— Work to be completed —
Of the entries below, copy only those lines that contain the word "down".

=== Begin Enclosure ===

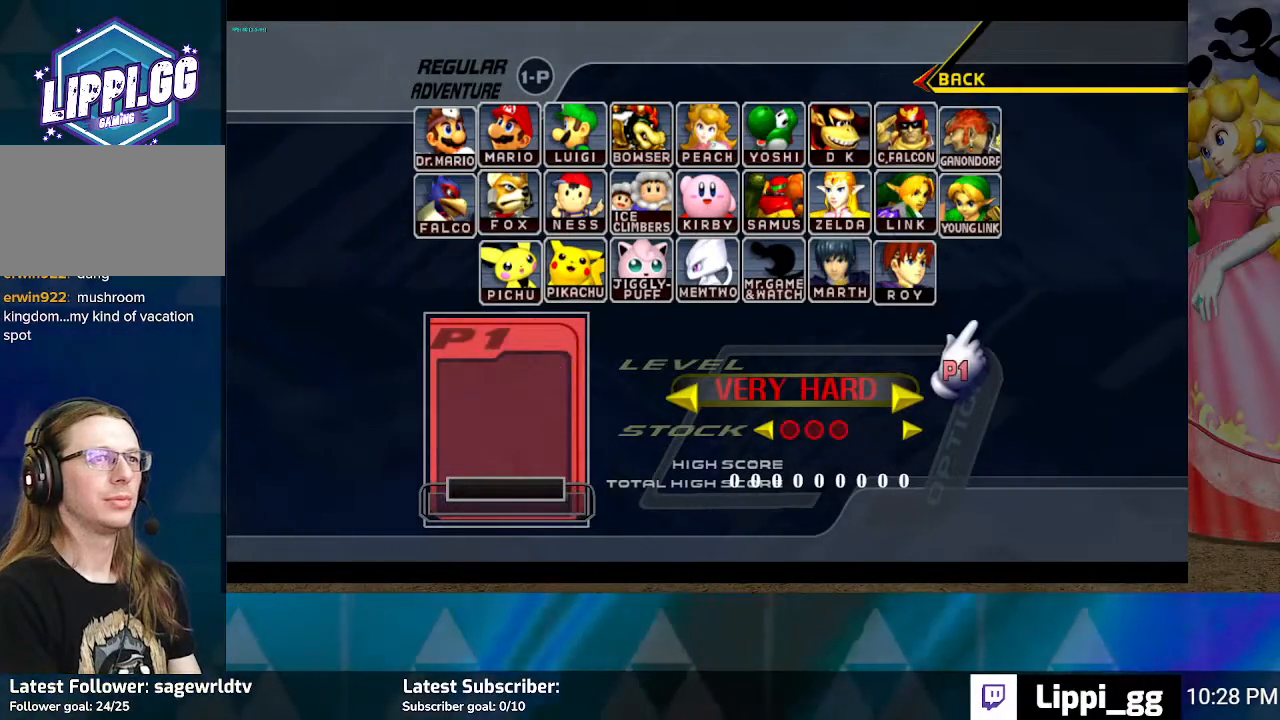
{"buttons": [], "left_stick": "center", "right_stick": "center", "events": [[67, "left_stick", "up-right"], [200, "left_stick", "center"]]}
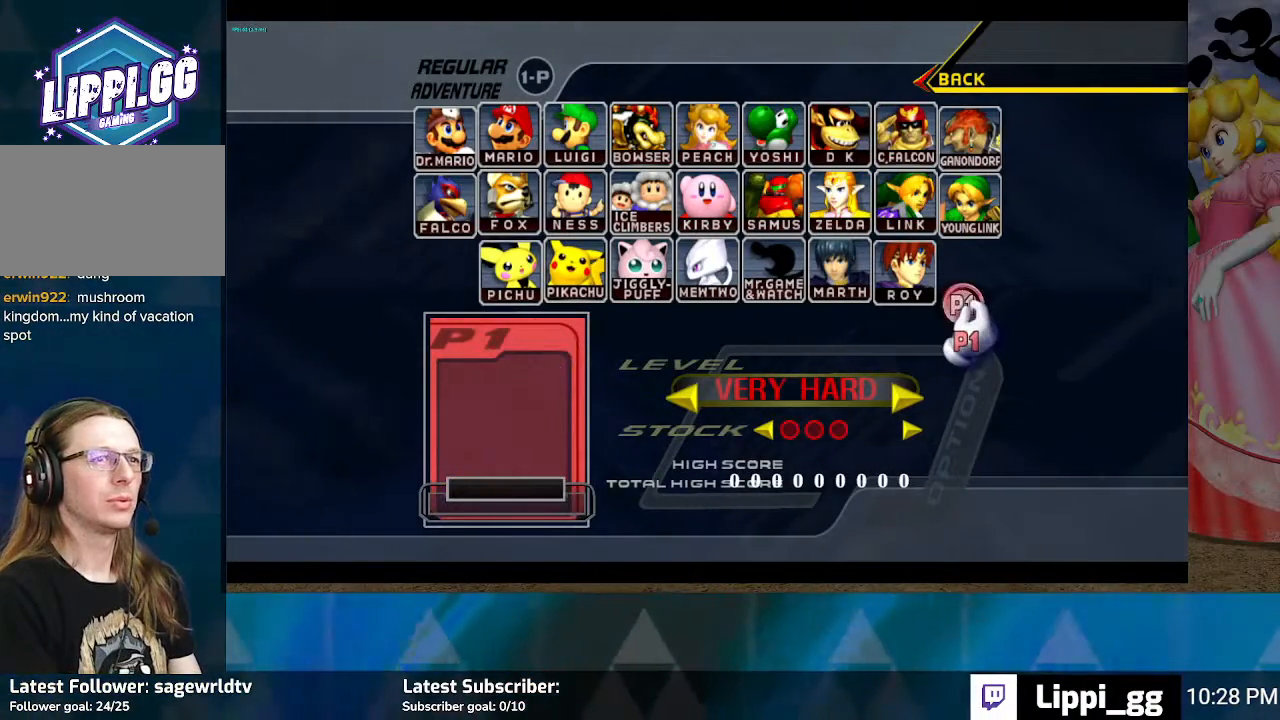
{"buttons": [], "left_stick": "center", "right_stick": "center", "events": [[33, "A", "down"], [100, "A", "up"]]}
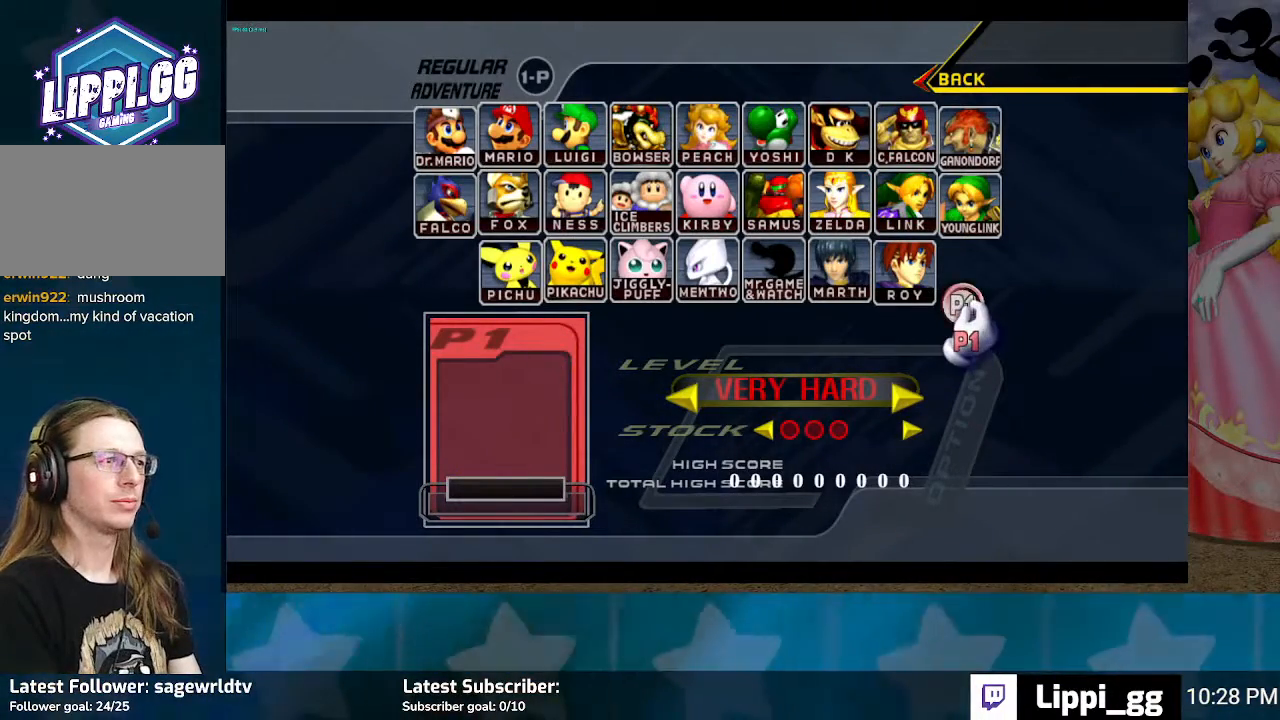
{"buttons": [], "left_stick": "center", "right_stick": "center", "events": [[67, "left_stick", "up"], [234, "left_stick", "center"], [334, "A", "down"], [467, "A", "up"]]}
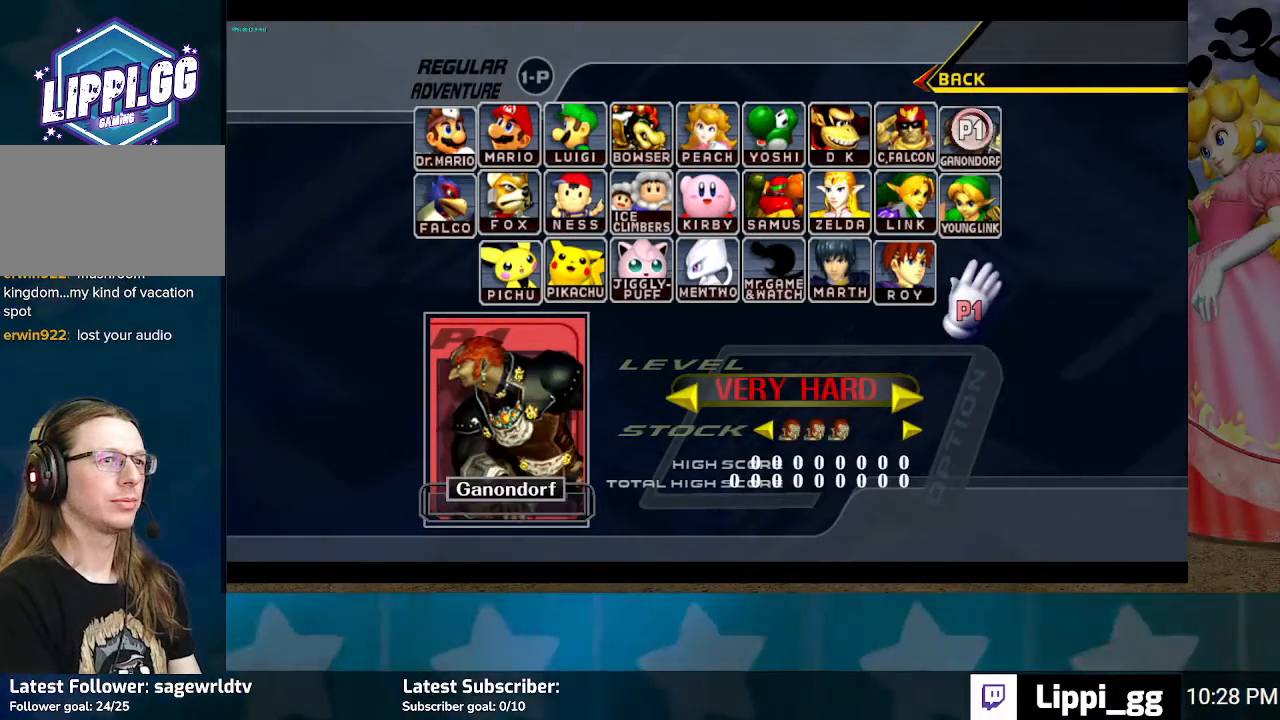
{"buttons": [], "left_stick": "center", "right_stick": "center", "events": []}
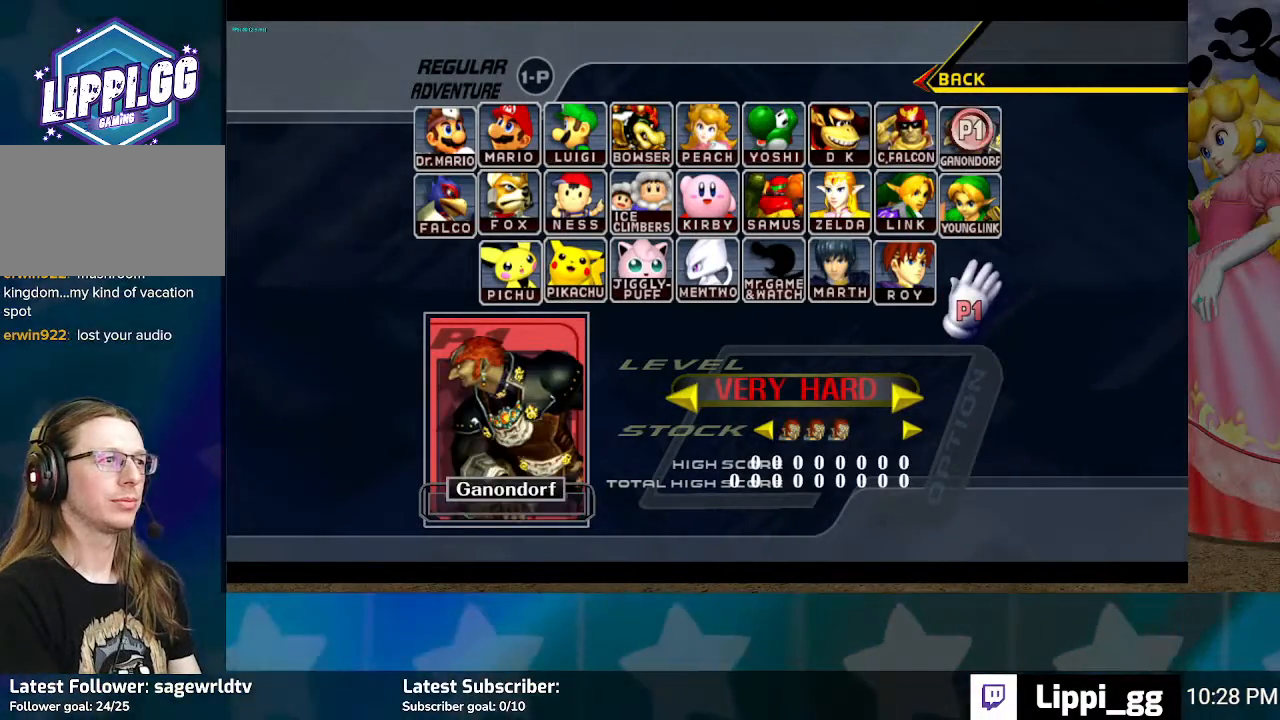
{"buttons": [], "left_stick": "center", "right_stick": "center", "events": [[367, "B", "down"], [501, "B", "up"]]}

=== End Enclosure ===

— Task solution —
{"buttons": [], "left_stick": "center", "right_stick": "center", "events": [[33, "A", "down"], [100, "A", "up"]]}
{"buttons": [], "left_stick": "center", "right_stick": "center", "events": [[67, "left_stick", "up"], [234, "left_stick", "center"], [334, "A", "down"], [467, "A", "up"]]}
{"buttons": [], "left_stick": "center", "right_stick": "center", "events": [[367, "B", "down"], [501, "B", "up"]]}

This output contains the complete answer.